I love these kinds of debates - iron-clad, air-tight arguments irrefutably presented - on both sides.
My understanding is that the three main blunders committed by Herr Schicklegruber were
[ul][li]Not continuing to push at Dunkirk. He paused to regroup, rather uncharacteristically. If he had continued, he had a good chance to capture or kill some hundreds of thousands of British troops.[/li][li]Not concentrating on military targets in the Battle of Britain. If he had been able to knock out or significantly down-grade the RAF capabilities…[/li][li]Attacking the Soviet Union before he was ready. [/ul][/li]So I will assume Hitler didn’t do any of these things. If he was able to refrain from these blunders, and didn’t make any other new ones, I think he had a rather good chance of conquering Great Britain.
So there he is, in control of most of Europe. The US and Japan are at war. I seriously doubt if Hitler could have stopped himself from attacking the USSR then. He was as anti-Slavic and anti-Marxist as he was anti-Semitic, and he wanted the Soviets as slave labor after he wiped out all the Jews.

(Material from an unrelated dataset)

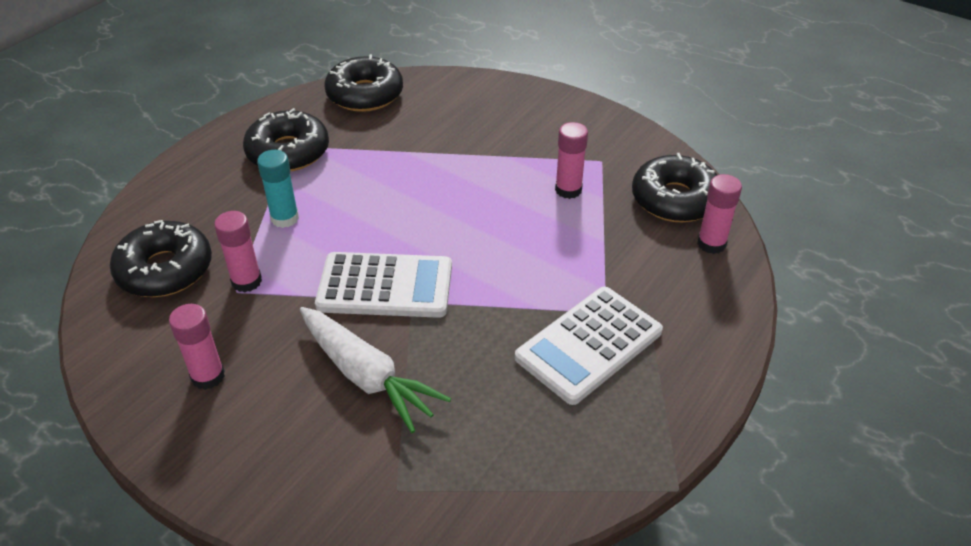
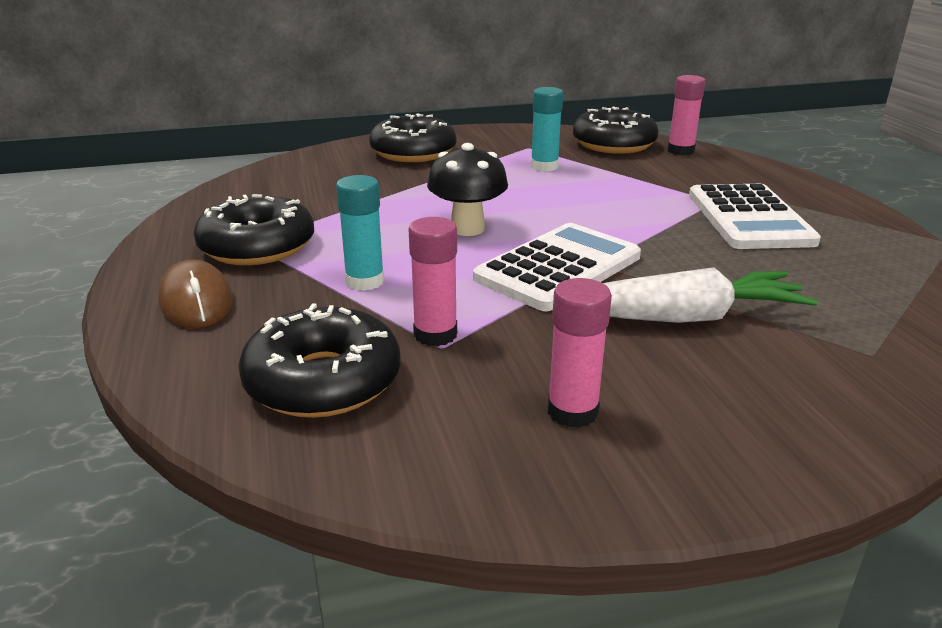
camera: 50 degrees left, 15 degrees down
(205, 176) = (196, 301): none -> brown mouse
(365, 94) = (250, 189): black donut -> black donut (413, 152)
(404, 216) = (467, 229): none -> black mushroom
(568, 190) = (544, 166): pink glue stick -> turquoise glue stick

So Hitler would still have gotten bogged down in the Soviet mud. He still was going to treat the Slavs in the parts of the USSR he conquered like shit, instead of treating them decently and hoping they would join him in fighting the Bolsheviks. The US would still have formed the alliance with Stalin, supplied them with arms and weapons and assisted them in fighting the Eastern front, and I can’t imagine the USA would have been unable to defeat Japan in the Pacific while helping the Soviets keep the pressure on from the East.
It would not have made the war last appreciably longer, but it would have meant that a lot more people would have died. The minute the US developed the atom bomb, the chance for victory by the Nazis was over. Taking out Berlin and/or Hamburg would have decapitated the Nazi war effort as effectively as taking out Tokyo, and if the Nazis were not as obviously going to be defeated as the Japanese were in August 1945, there would have been even more pressure to use the bomb on Germany as there was to use it on the Japanese.
There just wasn’t any opportunity for the Nazis to take out the American industrial capability, which was the decisive factor in WWII. Germany had no strategic bombers capable of crossing the Atlantic, or bases near enough to North America to be able to downgrade our production capabilities. Even if Hitler refrained from declaring war on the US after Dec. 7, 1941, Roosevelt would have kept trying to provoke the Nazis into declaring war, or simply done so himself.
Hitler’s only chance of long-term success ended when he invaded Poland. He was a politician of evil genius, but as a strategic thinker, he was an excellent paper-hanger.